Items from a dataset
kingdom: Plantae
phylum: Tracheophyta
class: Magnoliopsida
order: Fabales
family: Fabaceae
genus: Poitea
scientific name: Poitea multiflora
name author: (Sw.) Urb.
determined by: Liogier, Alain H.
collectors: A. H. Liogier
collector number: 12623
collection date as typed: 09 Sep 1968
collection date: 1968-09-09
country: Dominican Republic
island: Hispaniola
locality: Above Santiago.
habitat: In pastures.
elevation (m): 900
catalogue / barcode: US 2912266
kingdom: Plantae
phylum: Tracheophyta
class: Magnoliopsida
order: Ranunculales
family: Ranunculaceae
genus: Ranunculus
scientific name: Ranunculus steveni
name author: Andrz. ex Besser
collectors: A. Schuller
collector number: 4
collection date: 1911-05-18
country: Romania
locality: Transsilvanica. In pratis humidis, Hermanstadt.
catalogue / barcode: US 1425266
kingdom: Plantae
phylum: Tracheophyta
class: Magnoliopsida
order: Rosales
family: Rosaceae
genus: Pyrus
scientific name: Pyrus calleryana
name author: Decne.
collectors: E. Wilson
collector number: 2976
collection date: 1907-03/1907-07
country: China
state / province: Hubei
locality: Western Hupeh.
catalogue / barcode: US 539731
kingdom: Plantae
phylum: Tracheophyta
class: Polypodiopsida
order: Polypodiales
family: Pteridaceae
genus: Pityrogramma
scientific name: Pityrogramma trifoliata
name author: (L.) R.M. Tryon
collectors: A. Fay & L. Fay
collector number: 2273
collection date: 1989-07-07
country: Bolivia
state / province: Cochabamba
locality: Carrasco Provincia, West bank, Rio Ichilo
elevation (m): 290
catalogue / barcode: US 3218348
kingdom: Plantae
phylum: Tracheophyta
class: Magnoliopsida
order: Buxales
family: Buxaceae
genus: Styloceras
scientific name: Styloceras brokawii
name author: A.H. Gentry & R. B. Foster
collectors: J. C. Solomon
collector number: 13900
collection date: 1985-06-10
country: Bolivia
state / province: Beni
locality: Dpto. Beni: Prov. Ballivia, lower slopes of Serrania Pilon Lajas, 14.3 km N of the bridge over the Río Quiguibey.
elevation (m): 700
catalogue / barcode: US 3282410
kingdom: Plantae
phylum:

▸ **Prompt**: Repeat the data above, changing every "collectors" to "collected by" and leaving everything else as it is.

▸ **Answer for this exercise**:
kingdom: Plantae
phylum: Tracheophyta
class: Magnoliopsida
order: Fabales
family: Fabaceae
genus: Poitea
scientific name: Poitea multiflora
name author: (Sw.) Urb.
determined by: Liogier, Alain H.
collected by: A. H. Liogier
collector number: 12623
collection date as typed: 09 Sep 1968
collection date: 1968-09-09
country: Dominican Republic
island: Hispaniola
locality: Above Santiago.
habitat: In pastures.
elevation (m): 900
catalogue / barcode: US 2912266
kingdom: Plantae
phylum: Tracheophyta
class: Magnoliopsida
order: Ranunculales
family: Ranunculaceae
genus: Ranunculus
scientific name: Ranunculus steveni
name author: Andrz. ex Besser
collected by: A. Schuller
collector number: 4
collection date: 1911-05-18
country: Romania
locality: Transsilvanica. In pratis humidis, Hermanstadt.
catalogue / barcode: US 1425266
kingdom: Plantae
phylum: Tracheophyta
class: Magnoliopsida
order: Rosales
family: Rosaceae
genus: Pyrus
scientific name: Pyrus calleryana
name author: Decne.
collected by: E. Wilson
collector number: 2976
collection date: 1907-03/1907-07
country: China
state / province: Hubei
locality: Western Hupeh.
catalogue / barcode: US 539731
kingdom: Plantae
phylum: Tracheophyta
class: Polypodiopsida
order: Polypodiales
family: Pteridaceae
genus: Pityrogramma
scientific name: Pityrogramma trifoliata
name author: (L.) R.M. Tryon
collected by: A. Fay & L. Fay
collector number: 2273
collection date: 1989-07-07
country: Bolivia
state / province: Cochabamba
locality: Carrasco Provincia, West bank, Rio Ichilo
elevation (m): 290
catalogue / barcode: US 3218348
kingdom: Plantae
phylum: Tracheophyta
class: Magnoliopsida
order: Buxales
family: Buxaceae
genus: Styloceras
scientific name: Styloceras brokawii
name author: A.H. Gentry & R. B. Foster
collected by: J. C. Solomon
collector number: 13900
collection date: 1985-06-10
country: Bolivia
state / province: Beni
locality: Dpto. Beni: Prov. Ballivia, lower slopes of Serrania Pilon Lajas, 14.3 km N of the bridge over the Río Quiguibey.
elevation (m): 700
catalogue / barcode: US 3282410
kingdom: Plantae
phylum:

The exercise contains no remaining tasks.